Harry did not see them again for several days, but when Ewell's division rejoined the main army, all that St. Clair predicted had come to pa.s.s. St. Clair himself, with his left arm in a sling, where it was to remain for a week, gave him a brief and graphic account of it.
”All the soldiers in the army that he had once led knew how Old Jack loved that town,” he said, ”and they were on fire to drive the Yankees away from it once more. We marched fast. We were the foot cavalry, just as we used to be; and, do you know, that Cajun band was along with our brigade, as lively as ever. The Yankees had heard of our coming, but late. They had already built forts around Winchester, but they didn't dream until the last moment that a big force from Lee's army was at hand. Their biggest fort was on Applepie Ridge, some little distance from Winchester. We came up late in the afternoon and had to rest a while, as it was awful hot. Then we opened, with General Ewell himself in direct command there. Old Jube Early had gone around to attack their other works, and we were waiting to hear the roaring of his guns.
”We gave it to 'em hot and heavy. General Ewell was on foot-that is, one foot and a crutch-and you ought to have seen him hopping about among the falling cannon b.a.l.l.s, watching and ordering everything. Sunset was at hand, with Milroy fighting us back and not dreaming that Early was coming on his flank. Then we heard Early's thunder. In a few minutes his men stormed the fort on the hill next to him and turned its guns upon Milroy himself.
”It was now too dark to go much further with the fighting, and we waited until the next morning to finish the business. But Milroy was a slippery fellow. He slid out in the night somehow with his men, and was five miles away before we knew he had gone. But we followed hard, overtook him, captured four thousand men and twenty-three cannon and scattered the rest in every direction. Wasn't that a thorough job?”
”Stonewall Jackson would never have let them escape through his cordon and get a start of five miles.”
”That's so, Harry, Old Jack would never have allowed it. But then, Harry, we've got to remember that there's been only one Stonewall Jackson, and there's no more to come.”
”You're telling the whole truth, St. Clair, and if General Ewell did let 'em get away, he caught 'em again. It was a brilliant deed, and it's cleared the Valley of the enemy.”

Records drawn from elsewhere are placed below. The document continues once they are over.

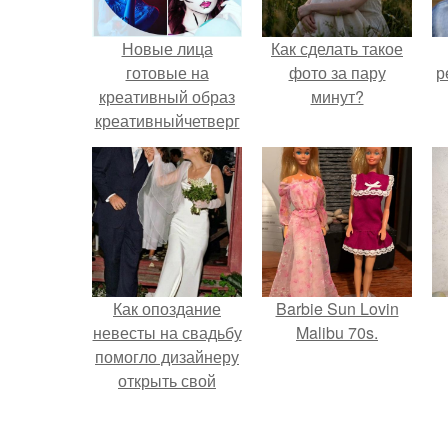
Новые лица
Как сделать такое
готовые на
фото за пару
р
креативный образ
минут?
креативныйчетверг
в нужны
@a2studiokazan?
Как опоздание
Barbie Sun Lovin
невесты на свадьбу
Malibu 70s.
помогло дизайнеру
открыть свой
бренд.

”Our scouts have reported that some of the fugitives have reached Pennsylvania, spreading the alarm there. I suppose they'll be gathering troops in our front now. What's the news from Hooker, Harry?”
”He's moving northwest to head us off, but I don't think he has any clear idea where we're going.”

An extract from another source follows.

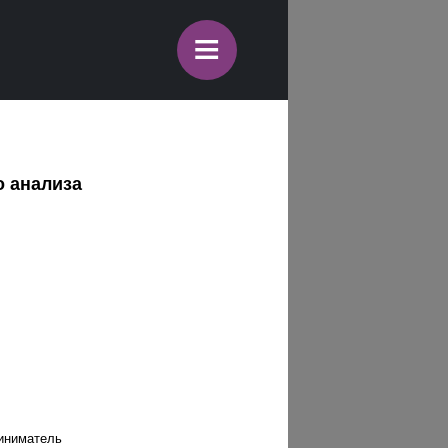
≡
о анализа
риниматель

”Where are we going, Harry?”
”It's more than I can tell. Maybe we're aiming for Philadelphia.”
”Then there'll be a big stir among the Quakers,” said Happy Tom.

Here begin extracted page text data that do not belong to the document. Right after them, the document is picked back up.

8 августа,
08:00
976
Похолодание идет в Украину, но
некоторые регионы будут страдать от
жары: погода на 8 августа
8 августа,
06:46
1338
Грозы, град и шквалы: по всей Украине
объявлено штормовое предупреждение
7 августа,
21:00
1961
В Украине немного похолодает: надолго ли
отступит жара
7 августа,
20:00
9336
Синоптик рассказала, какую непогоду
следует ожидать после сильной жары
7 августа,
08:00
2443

”It doesn't matter, young gentlemen, where we're going,” said Colonel Talbot, who heard the last words. ”It's our business to be led, and we know that we're in the hands of a great leader. And we know, too, that whatever dangers he leads us into, he'll share them to the full. Am I not right, Hector?”
”You speak the full truth, Leonidas.”
”Aye, aye, sir,” said Harry. ”It's sufficient for us to follow where General Lee leads.”
”But we need a great victory,” said Colonel Talbot. ”We've had news from the southwest. The enemy has penetrated too far there. That fellow Grant is a perfect bulldog. They say he actually means to take our fortress of Vicksburg. He always hangs on, and that's bad for us. If we win this war, we've got to win it with some great stroke here in the east.”
”You speak with your usual penetration and clearness, Leonidas,” said Lieutenant-Colonel Hector St. Hilaire, and then the two rode on, side by side, firm, quiet figures.